=== AIM OF THE EXERCISE ===
When the string "Left" occurs in a line of the records, show that line.

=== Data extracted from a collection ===
[Start of Attachment]

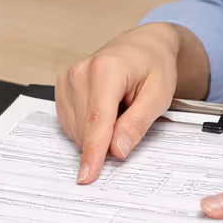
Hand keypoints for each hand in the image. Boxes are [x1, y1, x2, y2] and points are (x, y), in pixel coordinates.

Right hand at [55, 24, 181, 183]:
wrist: (144, 46)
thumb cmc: (154, 65)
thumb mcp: (159, 95)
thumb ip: (137, 123)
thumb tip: (117, 150)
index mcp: (106, 70)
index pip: (97, 121)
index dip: (92, 152)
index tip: (87, 176)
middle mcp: (81, 72)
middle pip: (85, 128)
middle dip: (105, 141)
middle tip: (130, 121)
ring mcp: (68, 78)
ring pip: (75, 129)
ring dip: (97, 134)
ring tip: (119, 110)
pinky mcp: (62, 86)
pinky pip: (70, 123)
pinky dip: (87, 127)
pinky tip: (105, 112)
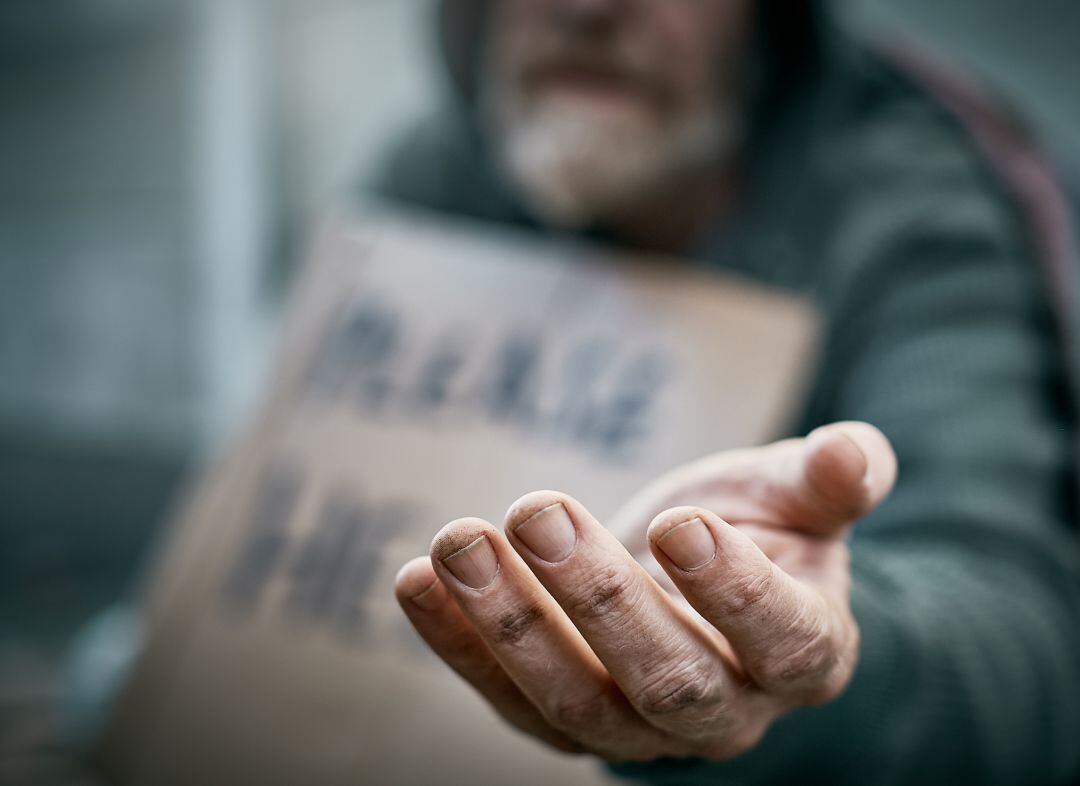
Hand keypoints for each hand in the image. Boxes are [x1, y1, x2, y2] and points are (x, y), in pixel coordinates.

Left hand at [394, 422, 895, 761]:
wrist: (690, 579)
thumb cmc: (754, 530)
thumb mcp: (793, 496)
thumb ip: (827, 479)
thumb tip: (856, 454)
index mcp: (804, 653)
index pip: (782, 640)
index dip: (735, 592)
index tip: (678, 521)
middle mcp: (727, 712)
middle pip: (668, 680)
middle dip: (597, 598)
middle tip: (536, 510)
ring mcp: (639, 731)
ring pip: (577, 704)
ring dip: (509, 625)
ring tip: (456, 542)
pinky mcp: (563, 721)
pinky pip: (508, 700)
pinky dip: (458, 644)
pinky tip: (414, 580)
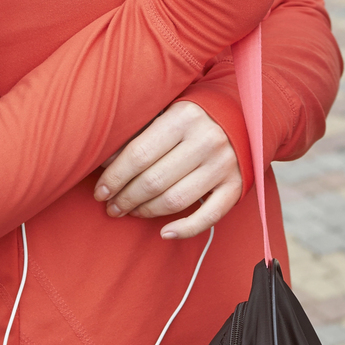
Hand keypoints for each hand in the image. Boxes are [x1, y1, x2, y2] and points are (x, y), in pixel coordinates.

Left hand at [94, 101, 242, 239]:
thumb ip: (139, 133)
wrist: (244, 113)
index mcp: (184, 117)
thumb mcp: (167, 111)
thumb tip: (105, 162)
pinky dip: (185, 229)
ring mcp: (224, 164)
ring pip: (176, 200)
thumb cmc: (195, 115)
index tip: (100, 191)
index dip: (114, 177)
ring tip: (131, 212)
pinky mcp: (237, 185)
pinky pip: (209, 216)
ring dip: (147, 212)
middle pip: (154, 180)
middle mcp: (207, 140)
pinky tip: (165, 232)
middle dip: (126, 198)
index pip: (139, 154)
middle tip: (111, 206)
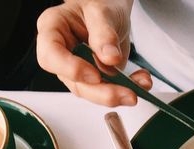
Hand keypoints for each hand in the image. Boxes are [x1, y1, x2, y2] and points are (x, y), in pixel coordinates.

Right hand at [37, 0, 152, 106]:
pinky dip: (129, 88)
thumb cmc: (99, 4)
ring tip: (142, 84)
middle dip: (103, 93)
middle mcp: (62, 54)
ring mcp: (78, 70)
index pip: (50, 56)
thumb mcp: (101, 11)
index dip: (70, 69)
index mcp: (53, 30)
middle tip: (128, 93)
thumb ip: (104, 33)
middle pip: (75, 83)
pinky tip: (142, 81)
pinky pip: (109, 91)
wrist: (111, 10)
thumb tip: (110, 58)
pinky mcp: (96, 80)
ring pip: (93, 93)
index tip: (95, 75)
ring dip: (119, 94)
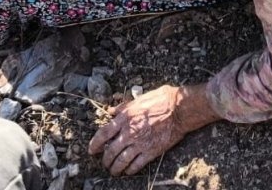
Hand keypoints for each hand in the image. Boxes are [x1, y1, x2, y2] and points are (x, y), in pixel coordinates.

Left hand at [89, 85, 219, 175]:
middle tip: (104, 163)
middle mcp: (129, 132)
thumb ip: (123, 107)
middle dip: (105, 160)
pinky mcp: (151, 151)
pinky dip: (130, 170)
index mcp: (124, 118)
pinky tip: (128, 171)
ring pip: (121, 161)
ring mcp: (140, 143)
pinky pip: (136, 165)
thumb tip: (111, 111)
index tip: (92, 150)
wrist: (179, 109)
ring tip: (114, 171)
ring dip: (115, 168)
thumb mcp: (138, 99)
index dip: (95, 143)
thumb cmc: (160, 100)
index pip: (103, 134)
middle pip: (110, 151)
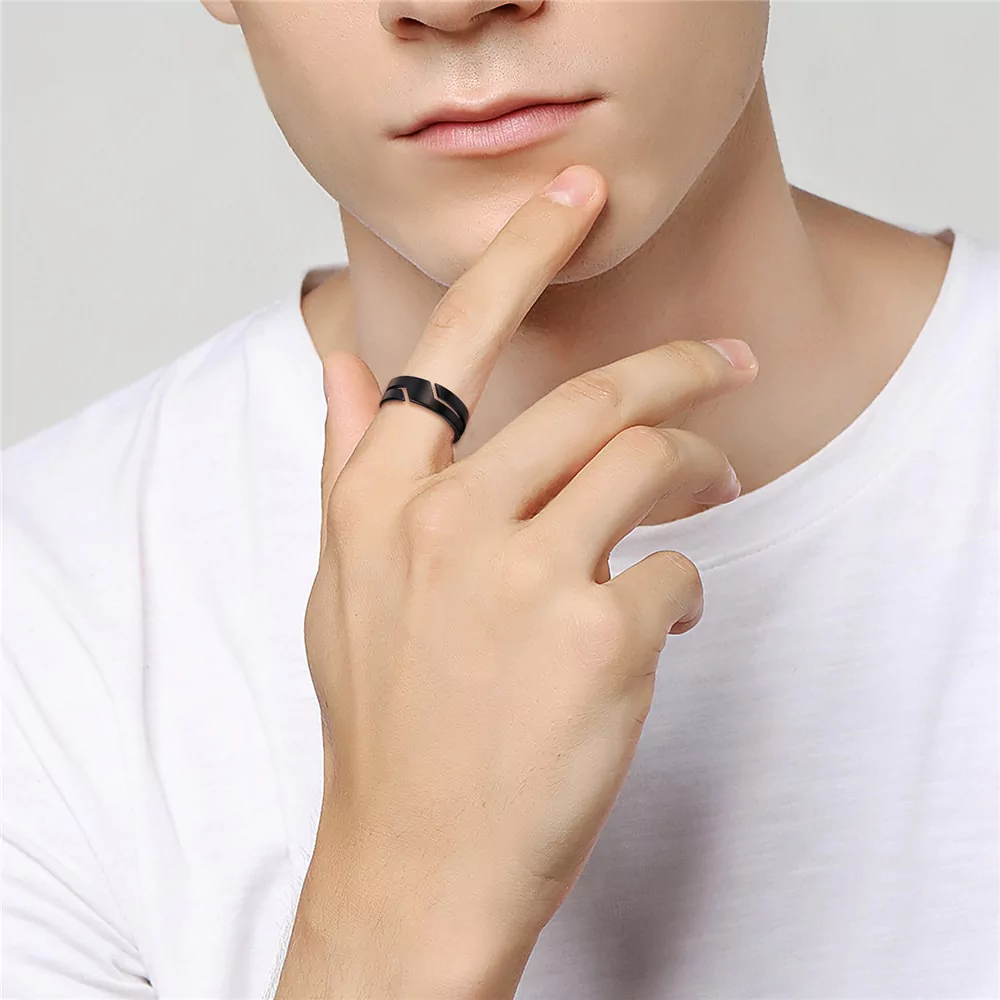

[End of Attachment]

=== SOLVED PROBLEM ===
Left hand at [394, 422, 895, 761]:
Left hand at [94, 101, 242, 239]:
Left hand at [89, 85, 219, 175]:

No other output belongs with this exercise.